Some attributes were assessed for each area from secondary data sources, such as the level of deprivation. Most have been self-assessed by the local lead for the outcome in question, using a confidential questionnaire and scales of achievement normally categorised as less than basic, basic, basic/good, good, good/exemplary and exemplary. These categories were presented with descriptors to guide the self-assessment, and each self-assessment will be evidenced by requesting the respondent to provide an example to support it. Candid responses were encouraged by respondents not knowing how their area has been categorised for the outcome, a guarantee of confidentiality, a guarantee of anonymity until voluntarily surrendered if the PCT and partners subsequently agree to be grouped into learning partnerships based on the results, and emphasising the mutual learning that will be possible from having as complete and accurate a set of data as possible.

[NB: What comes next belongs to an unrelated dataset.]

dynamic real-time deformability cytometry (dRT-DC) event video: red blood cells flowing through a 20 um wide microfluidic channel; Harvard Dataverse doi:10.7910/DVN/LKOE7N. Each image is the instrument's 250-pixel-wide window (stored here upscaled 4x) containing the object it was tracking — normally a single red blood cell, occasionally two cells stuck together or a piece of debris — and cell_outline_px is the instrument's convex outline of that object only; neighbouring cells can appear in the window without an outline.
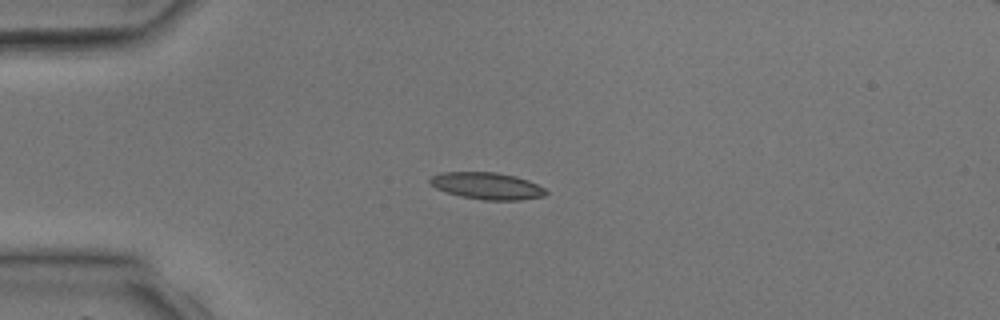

The questionnaires were sent to named contacts for each local area, with a separate questionnaire for circulatory diseases, cancers and teenage conceptions. There was a telephone helpline for any queries arising from the questionnaire and regular follow up and reminders over the four month period that was allowed for questionnaires to be completed and returned.
On return, the questionnaires were checked and any queries followed up by telephone with respondents. The data has been coded for entry to SPSS. The sub-set of attributes selected for QCA have been based on an initial exploration of the data using crosstabulations of attribute values and outcomes.
Respondents were asked to assess attributes as the situation existed three years ago as well as for the present day. The assessment for three years ago is likely to be a more valid indication of how the attributes affect outcomes, given the latter will be measured using mortality and conception data trends where the most recent data point will be up to two years in the past.
The analysis will result in tables showing how the attributes combine for each (anonymised) case and with what effect on outcomes. The patterns will be considered in terms of the influence of both local contextual attributes and process attributes, as well as their combinations. The will include considering how assessments of the attributes differ for the present compared to three years ago, and the implications of this for reaching the 2010 health inequality targets and progress beyond this date. The analysis will also provide an evidence-base to inform the development of focused learning partnerships with PCTs.